How to complete this task
Translate this sentence from the question on Perl and catastrophic backtracking below into Spanish: "I would expect that any backtracking regex engine would suffer in this case, but apparently the Perl regex engine does not."

Selected excerpt

━━━━━━━━━━

How does Perl apparently avoid catastrophic backtracking?
Asked Answered
M

2

7

I am using Perl 5.34.1 and Python 3.10.12.

The following script takes 16 seconds in Python:

import re
patt = re.compile(r"W(X|Y+)+Z")
print(patt.search("WYYYYYYYYYYYYYYYYYYYYYYYYYYYYA"))

But takes almost no time at all in Perl:

use v5.34;
my $patt = qr/W(X|Y+)+Z/;
print("WYYYYYYYYYYYYYYYYYYYYYYYYYYYYA" =~ $patt);

This is an example of catastrophic backtracking provided by https://medium.com/bigpanda-engineering/catastrophic-backtracking-the-dark-side-of-regular-expressions-80cab9c443f6.

I would expect that any backtracking regex engine would suffer in this case, but apparently the Perl regex engine does not. How does it avoid the catastrophic backtracking in this example? Is it actually backtracking "catastrophically" internally, but orders of magnitude faster than the Python engine? Is the some fast-path optimization it uses to prevent fail early before completing the full backtracking sequence?

Methyl answered 27/9, 2023 at 13:48 Comment(3)

━━━━━━━━━━

(Dataset excerpts)
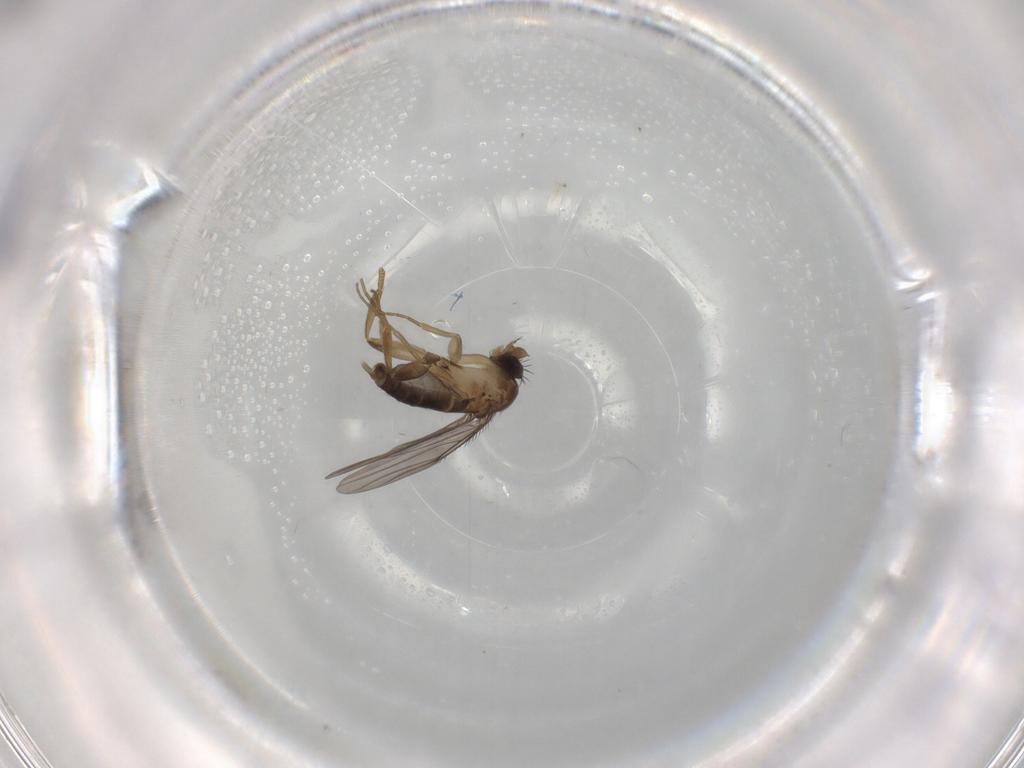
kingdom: Animalia
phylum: Arthropoda
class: Insecta
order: Diptera
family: Phoridae
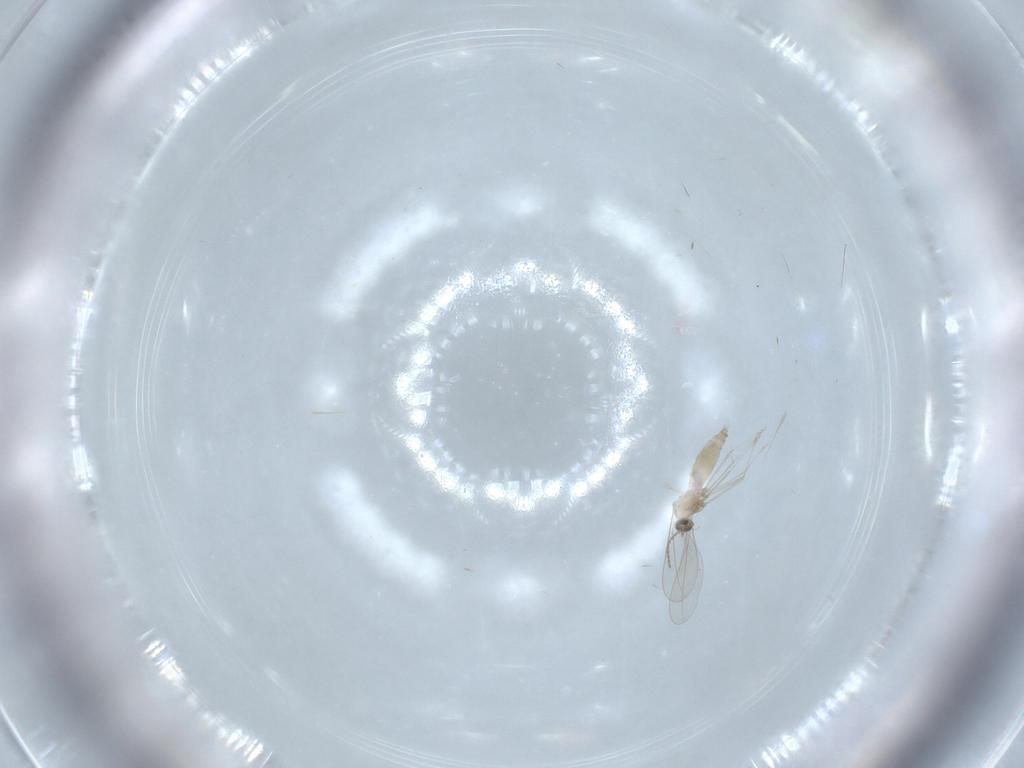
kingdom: Animalia
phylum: Arthropoda
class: Insecta
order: Diptera
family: Cecidomyiidae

━━━━━━━━━━

Result
Esperaría que cualquier motor de expresiones regulares con retroceso sufriera en este caso, pero al parecer el motor de expresiones regulares de Perl no.